Give to me, so that when you give,
I will share your loss.
—Martin Opitz, Ode VIII: Ach liebste laß vns eilen from Oden und Gesänge (1618)(S.H. transl.)
“Ach liebste laß vns eilen” by Martin Opitz is a simple but quite beautiful love poem in the Silesian baroque style. It proceeds from the typical notion of carpe diem, the need to seize the moment of life before it passes, presented in this case as a request to the poet’s beloved, repeated several times over the 24 lines of the poem. The 24 lines can, however, be read in the form of classical Latin poetry as 12 lines, each interrupted with a cæsura or pause (as incorporated in the Nauwach setting below). The first word “ach” is more an exclamation or suggestion of worry, and it sets a tone from the outset of the effort to grasp time. It has a simple cadence that drives the work forward and makes it ultimately an easy poem to set as a song. The poet pursues this narrative using three pronouns—the narrative I, the intimate you, and the conjoined we.

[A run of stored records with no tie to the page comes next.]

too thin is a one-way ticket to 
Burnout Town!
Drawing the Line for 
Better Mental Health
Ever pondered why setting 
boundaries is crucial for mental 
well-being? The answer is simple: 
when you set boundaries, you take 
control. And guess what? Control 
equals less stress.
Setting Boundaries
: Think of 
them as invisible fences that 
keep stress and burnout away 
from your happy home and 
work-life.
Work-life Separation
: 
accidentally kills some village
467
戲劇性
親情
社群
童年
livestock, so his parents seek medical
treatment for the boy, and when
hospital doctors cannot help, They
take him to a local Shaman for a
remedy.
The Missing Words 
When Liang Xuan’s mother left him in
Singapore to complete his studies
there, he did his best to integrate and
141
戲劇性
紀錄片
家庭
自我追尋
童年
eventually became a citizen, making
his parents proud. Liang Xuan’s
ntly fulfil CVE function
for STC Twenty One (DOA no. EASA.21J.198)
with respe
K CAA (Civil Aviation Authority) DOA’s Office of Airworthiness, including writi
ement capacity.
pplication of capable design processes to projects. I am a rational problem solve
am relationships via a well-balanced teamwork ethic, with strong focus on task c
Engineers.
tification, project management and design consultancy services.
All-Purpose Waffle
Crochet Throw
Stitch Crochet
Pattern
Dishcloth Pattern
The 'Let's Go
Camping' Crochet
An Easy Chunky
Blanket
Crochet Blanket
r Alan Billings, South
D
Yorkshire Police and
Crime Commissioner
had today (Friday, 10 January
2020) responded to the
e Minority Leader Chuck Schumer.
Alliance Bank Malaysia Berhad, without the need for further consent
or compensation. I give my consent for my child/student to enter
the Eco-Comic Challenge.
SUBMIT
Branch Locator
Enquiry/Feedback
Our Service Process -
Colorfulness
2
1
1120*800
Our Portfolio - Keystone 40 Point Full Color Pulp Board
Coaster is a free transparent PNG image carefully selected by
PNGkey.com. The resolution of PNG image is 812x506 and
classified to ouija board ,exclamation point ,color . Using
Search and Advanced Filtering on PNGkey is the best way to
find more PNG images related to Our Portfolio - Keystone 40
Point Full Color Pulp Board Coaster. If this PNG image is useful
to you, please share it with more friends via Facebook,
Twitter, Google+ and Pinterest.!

The work is divided into three stanzas. The first stanza consists of an appeal to the poet’s love interest not to allow time to pass without the fulfillment of their love, because “everything” (that is, also love) fades with time. In the second stanza, beauty is itself described as the object of the powers of transformation. The physical aspects of the beloved beauty are catalogued (the fiery eyes, graceful cheeks, the coral-like lips) in a manner that reflects the esthetics of the baroque era. Consider a massive, flesh-filled painting of a master like Rubens, and you will always see prominent coloration given to lips and cheeks—much as this poem suggests, and even in the more restrained and intensely domestic settings of a master like Vermeer, as shown in his Girl Interrupted at Her Music, where the ruddy cheeks and lips are highlighted by a matching blouse. But these tokens of feminine beauty are transitory, they grow pale (verbleichen), turn soft (weichen) and finally expire (verfallen).
This sets the stage for the third stanza, beginning with the word “drumb” (wherefore), in which the poet refers to the “fruit of youth” and proposes that it be enjoyed. Youth is viewed as the age for love, beauty and sensual delights. Age marks the approach of death and the extinguishment of these earthly pleasures. The poem is a font of baroque esthetics and values, simply conceived and well executed.
The song has been taken from Johann Nauwach’s Teutsche Villanellen (1627). It is a perfect example of the Italian continuo song transformed to fit German circumstances.